◆ **Task to carry out**: Repeat exactly, and only, the lines from the one containing "Currently, regulations and" through the last line of the data below.

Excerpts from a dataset
***
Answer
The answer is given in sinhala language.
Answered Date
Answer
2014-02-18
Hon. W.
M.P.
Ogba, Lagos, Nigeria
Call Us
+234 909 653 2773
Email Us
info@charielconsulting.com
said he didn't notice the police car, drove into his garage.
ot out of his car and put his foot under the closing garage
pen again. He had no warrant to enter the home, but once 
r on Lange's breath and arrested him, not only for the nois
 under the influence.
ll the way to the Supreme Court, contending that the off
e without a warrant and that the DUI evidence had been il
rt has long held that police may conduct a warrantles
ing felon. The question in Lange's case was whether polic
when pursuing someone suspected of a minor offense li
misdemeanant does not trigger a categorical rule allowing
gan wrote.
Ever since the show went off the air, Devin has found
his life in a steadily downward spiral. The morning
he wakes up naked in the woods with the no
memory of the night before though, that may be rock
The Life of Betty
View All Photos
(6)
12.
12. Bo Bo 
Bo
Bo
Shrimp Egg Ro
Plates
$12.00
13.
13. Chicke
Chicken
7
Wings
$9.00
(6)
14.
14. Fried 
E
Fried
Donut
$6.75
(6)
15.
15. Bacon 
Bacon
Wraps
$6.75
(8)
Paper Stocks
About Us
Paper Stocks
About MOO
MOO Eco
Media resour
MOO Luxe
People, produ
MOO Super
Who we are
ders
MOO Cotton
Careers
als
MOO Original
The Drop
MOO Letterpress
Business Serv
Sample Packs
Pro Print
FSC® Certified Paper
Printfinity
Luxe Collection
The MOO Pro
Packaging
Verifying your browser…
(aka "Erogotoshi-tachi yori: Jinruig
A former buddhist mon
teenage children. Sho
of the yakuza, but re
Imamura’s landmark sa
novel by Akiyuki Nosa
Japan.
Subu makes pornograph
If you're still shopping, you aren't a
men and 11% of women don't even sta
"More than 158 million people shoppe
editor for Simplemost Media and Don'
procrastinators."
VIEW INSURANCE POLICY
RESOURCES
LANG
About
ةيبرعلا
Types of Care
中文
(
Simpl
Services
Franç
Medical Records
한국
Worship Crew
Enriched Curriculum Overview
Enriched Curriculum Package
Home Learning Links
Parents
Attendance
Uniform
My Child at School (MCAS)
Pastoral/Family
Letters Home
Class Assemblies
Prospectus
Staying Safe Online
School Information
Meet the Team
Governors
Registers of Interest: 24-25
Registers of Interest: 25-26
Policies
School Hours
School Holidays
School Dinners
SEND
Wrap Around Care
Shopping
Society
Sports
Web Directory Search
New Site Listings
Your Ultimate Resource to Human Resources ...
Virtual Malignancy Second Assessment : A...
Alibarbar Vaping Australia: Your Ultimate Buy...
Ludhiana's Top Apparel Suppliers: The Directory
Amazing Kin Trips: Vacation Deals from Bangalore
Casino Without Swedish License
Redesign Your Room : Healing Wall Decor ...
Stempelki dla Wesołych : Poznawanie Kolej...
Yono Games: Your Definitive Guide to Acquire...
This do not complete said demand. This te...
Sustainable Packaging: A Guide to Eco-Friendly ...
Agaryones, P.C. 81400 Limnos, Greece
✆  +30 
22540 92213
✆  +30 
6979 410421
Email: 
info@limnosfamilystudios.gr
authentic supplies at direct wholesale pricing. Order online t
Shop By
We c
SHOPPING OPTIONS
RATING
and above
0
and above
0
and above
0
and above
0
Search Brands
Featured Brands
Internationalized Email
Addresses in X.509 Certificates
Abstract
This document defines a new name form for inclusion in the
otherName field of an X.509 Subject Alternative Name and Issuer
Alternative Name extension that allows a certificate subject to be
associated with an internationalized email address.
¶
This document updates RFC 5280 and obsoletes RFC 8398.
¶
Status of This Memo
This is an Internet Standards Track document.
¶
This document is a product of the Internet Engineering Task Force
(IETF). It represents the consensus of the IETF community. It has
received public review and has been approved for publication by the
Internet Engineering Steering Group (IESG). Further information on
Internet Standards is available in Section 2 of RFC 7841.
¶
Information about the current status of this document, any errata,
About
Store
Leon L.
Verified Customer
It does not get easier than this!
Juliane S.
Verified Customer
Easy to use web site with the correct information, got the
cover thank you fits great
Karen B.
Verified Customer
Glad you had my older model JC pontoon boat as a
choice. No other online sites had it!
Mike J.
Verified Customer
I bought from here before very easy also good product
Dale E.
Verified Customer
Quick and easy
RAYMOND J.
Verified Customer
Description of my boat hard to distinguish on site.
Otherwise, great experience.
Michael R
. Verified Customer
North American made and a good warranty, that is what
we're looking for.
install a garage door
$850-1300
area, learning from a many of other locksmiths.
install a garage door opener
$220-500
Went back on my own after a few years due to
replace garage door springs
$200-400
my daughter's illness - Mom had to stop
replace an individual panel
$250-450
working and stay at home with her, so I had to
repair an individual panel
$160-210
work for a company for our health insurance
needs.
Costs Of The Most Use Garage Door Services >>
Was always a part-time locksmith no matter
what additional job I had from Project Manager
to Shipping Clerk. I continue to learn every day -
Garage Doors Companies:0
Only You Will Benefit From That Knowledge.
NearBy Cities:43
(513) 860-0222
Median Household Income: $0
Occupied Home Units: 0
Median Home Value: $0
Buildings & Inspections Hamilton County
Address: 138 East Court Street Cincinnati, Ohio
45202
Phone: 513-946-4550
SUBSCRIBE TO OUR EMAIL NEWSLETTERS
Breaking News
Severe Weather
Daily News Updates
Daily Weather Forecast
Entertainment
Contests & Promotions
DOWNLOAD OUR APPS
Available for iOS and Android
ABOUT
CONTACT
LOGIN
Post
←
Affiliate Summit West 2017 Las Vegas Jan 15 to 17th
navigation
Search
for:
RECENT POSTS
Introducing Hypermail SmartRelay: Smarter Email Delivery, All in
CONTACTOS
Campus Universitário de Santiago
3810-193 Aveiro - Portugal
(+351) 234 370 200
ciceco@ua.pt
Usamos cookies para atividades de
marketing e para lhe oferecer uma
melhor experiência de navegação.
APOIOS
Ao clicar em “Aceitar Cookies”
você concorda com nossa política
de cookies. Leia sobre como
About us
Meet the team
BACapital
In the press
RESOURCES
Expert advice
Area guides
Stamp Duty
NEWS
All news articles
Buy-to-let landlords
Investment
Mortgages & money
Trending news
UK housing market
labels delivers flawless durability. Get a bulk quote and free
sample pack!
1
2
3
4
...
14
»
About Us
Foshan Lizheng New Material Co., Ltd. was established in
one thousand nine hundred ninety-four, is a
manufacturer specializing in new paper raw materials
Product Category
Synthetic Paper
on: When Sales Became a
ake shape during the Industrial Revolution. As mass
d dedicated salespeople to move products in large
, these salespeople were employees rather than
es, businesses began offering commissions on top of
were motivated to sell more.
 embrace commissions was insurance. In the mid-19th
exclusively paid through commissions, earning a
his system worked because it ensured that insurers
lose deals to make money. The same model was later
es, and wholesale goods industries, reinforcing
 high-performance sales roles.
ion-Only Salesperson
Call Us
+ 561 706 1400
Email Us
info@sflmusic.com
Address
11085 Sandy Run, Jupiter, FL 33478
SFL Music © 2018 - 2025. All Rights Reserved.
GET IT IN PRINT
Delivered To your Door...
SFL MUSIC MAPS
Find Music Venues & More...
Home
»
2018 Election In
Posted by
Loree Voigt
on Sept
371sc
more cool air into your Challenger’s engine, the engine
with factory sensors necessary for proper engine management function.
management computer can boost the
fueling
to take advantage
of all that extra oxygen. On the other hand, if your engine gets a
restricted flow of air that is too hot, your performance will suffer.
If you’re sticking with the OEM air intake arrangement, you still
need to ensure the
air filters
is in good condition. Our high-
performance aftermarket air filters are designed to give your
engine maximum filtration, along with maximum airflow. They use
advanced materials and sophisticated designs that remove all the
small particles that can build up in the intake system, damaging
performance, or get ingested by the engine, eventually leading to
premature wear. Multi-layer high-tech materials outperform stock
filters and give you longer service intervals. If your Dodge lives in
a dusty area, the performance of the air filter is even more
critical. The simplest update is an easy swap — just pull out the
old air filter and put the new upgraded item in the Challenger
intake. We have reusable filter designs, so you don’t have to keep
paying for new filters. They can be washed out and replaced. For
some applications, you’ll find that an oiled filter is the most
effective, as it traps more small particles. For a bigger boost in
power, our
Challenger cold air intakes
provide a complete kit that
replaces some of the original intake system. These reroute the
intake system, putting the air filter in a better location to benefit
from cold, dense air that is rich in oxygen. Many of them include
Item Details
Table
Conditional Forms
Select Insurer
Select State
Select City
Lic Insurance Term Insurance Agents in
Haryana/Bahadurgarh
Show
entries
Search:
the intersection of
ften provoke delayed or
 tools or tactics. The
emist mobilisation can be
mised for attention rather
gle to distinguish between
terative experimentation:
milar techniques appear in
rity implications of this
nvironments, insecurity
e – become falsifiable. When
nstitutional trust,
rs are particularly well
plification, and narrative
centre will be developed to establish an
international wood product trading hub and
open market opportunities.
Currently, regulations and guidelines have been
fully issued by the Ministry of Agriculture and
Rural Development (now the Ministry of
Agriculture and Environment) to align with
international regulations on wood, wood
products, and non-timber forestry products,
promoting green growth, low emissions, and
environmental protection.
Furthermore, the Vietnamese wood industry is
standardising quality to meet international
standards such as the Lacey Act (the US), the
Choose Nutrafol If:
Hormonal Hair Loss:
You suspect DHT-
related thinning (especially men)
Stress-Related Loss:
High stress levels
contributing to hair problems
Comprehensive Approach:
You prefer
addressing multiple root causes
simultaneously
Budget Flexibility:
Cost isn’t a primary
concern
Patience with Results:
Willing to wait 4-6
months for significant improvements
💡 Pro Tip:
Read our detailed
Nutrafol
***
◆ **Result for this exercise**:
Currently, regulations and guidelines have been
fully issued by the Ministry of Agriculture and
Rural Development (now the Ministry of
Agriculture and Environment) to align with
international regulations on wood, wood
products, and non-timber forestry products,
promoting green growth, low emissions, and
environmental protection.
Furthermore, the Vietnamese wood industry is
standardising quality to meet international
standards such as the Lacey Act (the US), the
Choose Nutrafol If:
Hormonal Hair Loss:
You suspect DHT-
related thinning (especially men)
Stress-Related Loss:
High stress levels
contributing to hair problems
Comprehensive Approach:
You prefer
addressing multiple root causes
simultaneously
Budget Flexibility:
Cost isn’t a primary
concern
Patience with Results:
Willing to wait 4-6
months for significant improvements
💡 Pro Tip:
Read our detailed
Nutrafol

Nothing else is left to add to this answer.